## Work instructions
Identify, in the records below, every line where the string "sono" appears, and copy each such line.

## Supplied entries

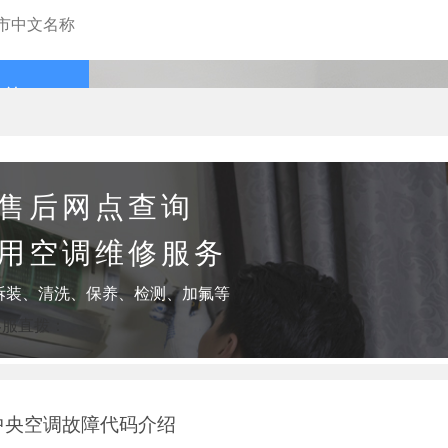
查询
售后网点查询
用空调维修服务
拆装、清洗、保养、检测、加氟等
客服直拨：
中央空调故障代码介绍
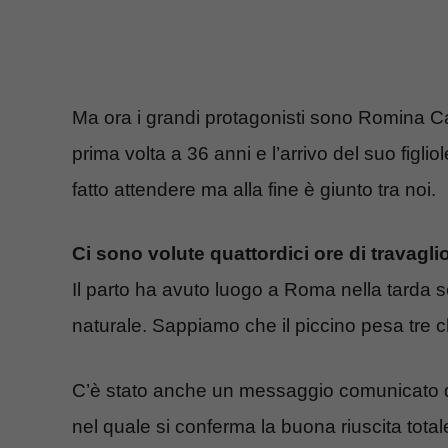
Ma ora i grandi protagonisti sono Romina Ca
prima volta a 36 anni e l’arrivo del suo figliol
fatto attendere ma alla fine è giunto tra noi.
Ci sono volute quattordici ore di travagli
Il parto ha avuto luogo a Roma nella tarda s
naturale. Sappiamo che il piccino pesa tre c
C’è stato anche un messaggio comunicato d
nel quale si conferma la buona riuscita tota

## Answer to the problem
Ma ora i grandi protagonisti sono Romina Ca
Ci sono volute quattordici ore di travagli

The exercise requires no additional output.